Personal information
- Full name: Charles Ernest Nornable
- Born: 25 December 1886 Norton, Derbyshire, England
- Died: 21 April 1970 (aged 83) Sheffield, England
- Batting: Right-handed
- Bowling: Right-arm fast-medium

Domestic team information
- 1909: Derbyshire
- Only FC: 10 May 1909 Derbyshire v Sussex

Career statistics
| Competition | First-class |
| Matches | 1 |
| Runs scored | 8 |
| Batting average | 8.00 |
| 100s/50s | 0/0 |
| Top score | 8 |
| Balls bowled | 127 |
| Wickets | 5 |
| Bowling average | 14.40 |
| 5 wickets in innings | 0 |
| 10 wickets in match | 0 |
| Best bowling | 3/24 |
| Catches/stumpings | 0/– |
- Source: CricketArchive, October 2012

= Charles Nornable =

English cricketer (1886–1970)

Charles Ernest Nornable (25 December 1886 – 21 April 1970) was an English cricketer who played for Derbyshire in 1909.
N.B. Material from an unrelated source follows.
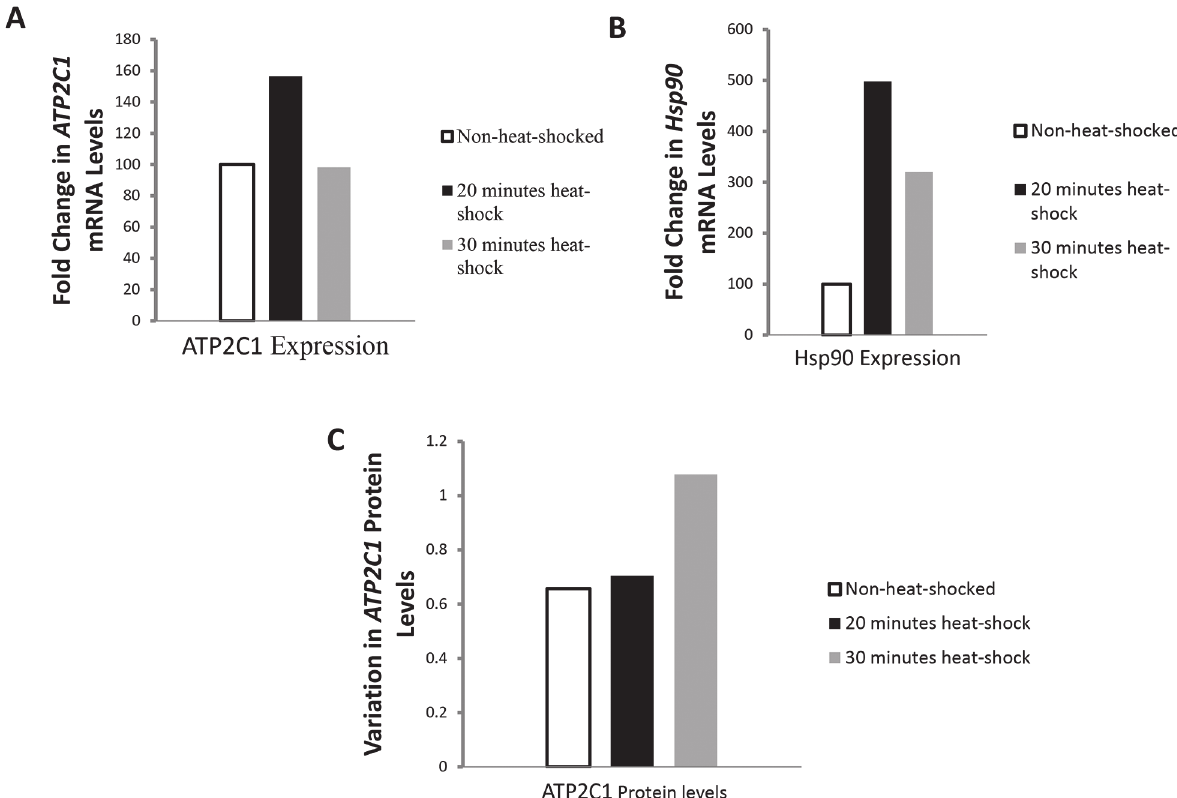
Fig 4. Effect of heat-shock on cardiomyocyte-ATP2C1 levels. (A) Fold change in ATP2C1 mRNA levels before and after heat-shock. (B) Fold change in Hsp90 mRNA levels before and after heat shock. (C) Variation in ATP2C1 protein levels before and after heat-shock.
Nornable was born in Norton, in Derbyshire.

Nornable played just one game for the Derbyshire team in the 1909 season which was against Sussex in May. Demands of his business prevented him from playing further games for Derbyshire. He was a right-arm medium-fast bowler, and in the first innings, he took three wickets, including that of Test cricketer Harry Butt. In the second innings he took two more wickets. He was a right-handed batsman and scored 8 runs.

Nornable died in hospital in Sheffield at the age of 83. His son Gordon Nornable was decorated for underground service with the French resistance during World War II.